Par ailleurs, si la société appelante fait valoir, au visa des articles L.145-40-2 et R.145-35 et suivants du code de commerce, que la provision sollicitée intègre des charges insuffisamment justifiées et que les régularisations annuelles ne sont pas démontrées, la bailleresse produit les relevés individuels de charges (pièces 9 et 10) mentionnant les sommes réclamées à titre de charges et travaux, leur répartition par tantièmes et le montant des régularisations annuelles qui sont reportées sur le décompte des sommes réclamées de sorte qu'aucune contestation sérieuse de ce fait ne justifie de rejeter la demande de provision.

Il convient dès lors de condamner la société Samjo au paiement de la somme provisionnelle de 462 019,16 euros au titre des loyers et charges suivant décompte arrêté au 30 septembre 2023 avec intérêts au taux légal à compter du commandement de payer du 31 août 2022 sur la somme de 334 686,99 euros et du présent arrêt pour le surplus.

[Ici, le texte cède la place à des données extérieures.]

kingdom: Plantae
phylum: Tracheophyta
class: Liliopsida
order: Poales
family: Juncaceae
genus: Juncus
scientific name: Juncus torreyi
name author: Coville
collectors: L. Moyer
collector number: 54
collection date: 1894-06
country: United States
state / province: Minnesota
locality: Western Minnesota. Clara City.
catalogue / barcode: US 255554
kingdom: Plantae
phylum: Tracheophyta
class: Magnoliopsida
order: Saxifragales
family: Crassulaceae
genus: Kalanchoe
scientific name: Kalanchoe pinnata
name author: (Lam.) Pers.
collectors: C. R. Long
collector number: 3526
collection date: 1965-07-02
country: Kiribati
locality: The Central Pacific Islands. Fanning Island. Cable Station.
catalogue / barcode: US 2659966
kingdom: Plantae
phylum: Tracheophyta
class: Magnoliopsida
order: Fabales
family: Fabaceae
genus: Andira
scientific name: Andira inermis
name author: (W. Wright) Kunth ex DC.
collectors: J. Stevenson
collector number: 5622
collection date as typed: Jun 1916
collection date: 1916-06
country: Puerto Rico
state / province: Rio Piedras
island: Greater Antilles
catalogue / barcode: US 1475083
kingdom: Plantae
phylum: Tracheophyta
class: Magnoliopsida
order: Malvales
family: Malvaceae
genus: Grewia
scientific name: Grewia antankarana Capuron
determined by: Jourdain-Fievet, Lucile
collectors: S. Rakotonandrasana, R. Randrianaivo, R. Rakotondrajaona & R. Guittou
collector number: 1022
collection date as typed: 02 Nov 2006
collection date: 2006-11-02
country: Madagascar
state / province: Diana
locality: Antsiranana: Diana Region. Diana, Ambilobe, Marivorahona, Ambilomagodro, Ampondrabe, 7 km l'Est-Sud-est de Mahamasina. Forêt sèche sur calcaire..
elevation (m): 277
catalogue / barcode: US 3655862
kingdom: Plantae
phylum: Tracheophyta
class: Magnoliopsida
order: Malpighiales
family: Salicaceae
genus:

Sur la suspension des effets de la clause résolutoire

L'article1343-5, alinéa 1er, du code civil dispose que le juge peut, compte tenu de la situation du débiteur et en considération des besoins du créancier, reporter ou échelonner, dans la limite de deux années, le paiement des sommes dues.

L'article L.145-41 alinéa 2 du code de commerce prévoit que les juges saisis d'une demande présentée dans les formes et conditions prévues à cet article peuvent en accordant des délais, suspendre la réalisation et les effets des clauses de résiliation, lorsque la résiliation n'est pas constatée ou prononcée par une décision de justice ayant acquis l'autorité de la chose jugée. La clause résolutoire ne joue pas si le locataire se libère dans les conditions fixées par le juge.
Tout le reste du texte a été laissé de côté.